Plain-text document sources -
[Start of Attachment]

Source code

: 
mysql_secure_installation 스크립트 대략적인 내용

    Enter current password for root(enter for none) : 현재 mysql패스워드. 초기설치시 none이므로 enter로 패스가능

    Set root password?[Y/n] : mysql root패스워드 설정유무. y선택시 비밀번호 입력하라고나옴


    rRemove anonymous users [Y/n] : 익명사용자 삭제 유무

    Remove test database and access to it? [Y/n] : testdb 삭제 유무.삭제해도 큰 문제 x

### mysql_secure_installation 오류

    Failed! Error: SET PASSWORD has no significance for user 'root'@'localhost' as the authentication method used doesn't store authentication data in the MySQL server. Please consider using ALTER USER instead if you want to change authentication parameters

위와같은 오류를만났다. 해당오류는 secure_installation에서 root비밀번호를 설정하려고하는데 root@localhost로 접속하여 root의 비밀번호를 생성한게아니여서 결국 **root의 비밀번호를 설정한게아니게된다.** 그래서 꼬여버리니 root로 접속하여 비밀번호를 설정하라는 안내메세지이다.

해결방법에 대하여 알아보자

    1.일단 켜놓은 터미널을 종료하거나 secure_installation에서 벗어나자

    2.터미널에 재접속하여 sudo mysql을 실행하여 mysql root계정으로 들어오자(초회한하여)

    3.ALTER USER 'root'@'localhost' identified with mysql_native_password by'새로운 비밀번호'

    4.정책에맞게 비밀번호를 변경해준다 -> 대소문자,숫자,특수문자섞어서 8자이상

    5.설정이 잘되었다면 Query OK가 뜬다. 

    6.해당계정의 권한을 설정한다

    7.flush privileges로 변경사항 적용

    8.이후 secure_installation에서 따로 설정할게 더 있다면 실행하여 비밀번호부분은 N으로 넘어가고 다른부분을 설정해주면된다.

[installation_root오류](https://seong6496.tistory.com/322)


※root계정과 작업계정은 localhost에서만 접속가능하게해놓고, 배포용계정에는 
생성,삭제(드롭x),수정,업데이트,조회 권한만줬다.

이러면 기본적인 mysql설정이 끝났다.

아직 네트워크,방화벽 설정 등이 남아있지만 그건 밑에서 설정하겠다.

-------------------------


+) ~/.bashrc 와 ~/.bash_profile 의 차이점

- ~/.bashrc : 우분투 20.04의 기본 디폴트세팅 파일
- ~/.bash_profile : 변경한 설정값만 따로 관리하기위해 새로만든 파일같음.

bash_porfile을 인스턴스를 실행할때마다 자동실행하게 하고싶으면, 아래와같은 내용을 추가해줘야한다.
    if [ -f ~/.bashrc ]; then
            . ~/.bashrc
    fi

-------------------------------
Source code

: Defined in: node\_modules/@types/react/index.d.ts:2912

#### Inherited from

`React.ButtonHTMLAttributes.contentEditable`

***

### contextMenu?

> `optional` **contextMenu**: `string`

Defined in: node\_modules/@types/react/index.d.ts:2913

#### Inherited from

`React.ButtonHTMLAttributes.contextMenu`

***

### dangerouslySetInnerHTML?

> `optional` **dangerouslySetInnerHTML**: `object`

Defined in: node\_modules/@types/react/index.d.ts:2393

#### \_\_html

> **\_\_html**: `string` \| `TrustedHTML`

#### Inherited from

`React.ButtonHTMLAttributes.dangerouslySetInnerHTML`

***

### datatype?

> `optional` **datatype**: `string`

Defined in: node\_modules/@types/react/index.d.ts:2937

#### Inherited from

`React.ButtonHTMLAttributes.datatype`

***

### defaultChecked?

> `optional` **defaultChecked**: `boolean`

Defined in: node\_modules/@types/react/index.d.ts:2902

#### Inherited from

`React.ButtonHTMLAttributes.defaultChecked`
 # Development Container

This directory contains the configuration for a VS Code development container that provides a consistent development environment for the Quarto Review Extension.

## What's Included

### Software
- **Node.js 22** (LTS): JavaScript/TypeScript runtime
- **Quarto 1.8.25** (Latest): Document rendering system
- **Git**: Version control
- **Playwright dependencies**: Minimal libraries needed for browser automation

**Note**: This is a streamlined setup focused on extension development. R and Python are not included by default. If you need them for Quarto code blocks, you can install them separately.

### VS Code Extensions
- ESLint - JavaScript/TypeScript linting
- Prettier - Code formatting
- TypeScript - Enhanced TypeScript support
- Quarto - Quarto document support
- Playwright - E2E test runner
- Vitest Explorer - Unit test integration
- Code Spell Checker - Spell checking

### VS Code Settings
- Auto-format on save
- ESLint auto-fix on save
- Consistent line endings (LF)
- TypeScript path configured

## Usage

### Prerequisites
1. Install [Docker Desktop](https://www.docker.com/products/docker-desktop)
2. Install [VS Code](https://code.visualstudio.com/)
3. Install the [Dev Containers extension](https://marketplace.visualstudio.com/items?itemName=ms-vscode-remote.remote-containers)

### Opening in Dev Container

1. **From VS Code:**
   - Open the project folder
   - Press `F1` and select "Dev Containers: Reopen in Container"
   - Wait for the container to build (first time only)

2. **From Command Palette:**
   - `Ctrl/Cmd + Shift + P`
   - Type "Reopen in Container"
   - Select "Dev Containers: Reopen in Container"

[End of Attachment]

What is expected - Rewrite the listing from the line containing "2. **From Command Palette:**" through the end of the listing, substituting "Choose" for "Select" and leaving everything else unchanged.

Output of the exercise -
2. **From Command Palette:**
   - `Ctrl/Cmd + Shift + P`
   - Type "Reopen in Container"
   - Choose "Dev Containers: Reopen in Container"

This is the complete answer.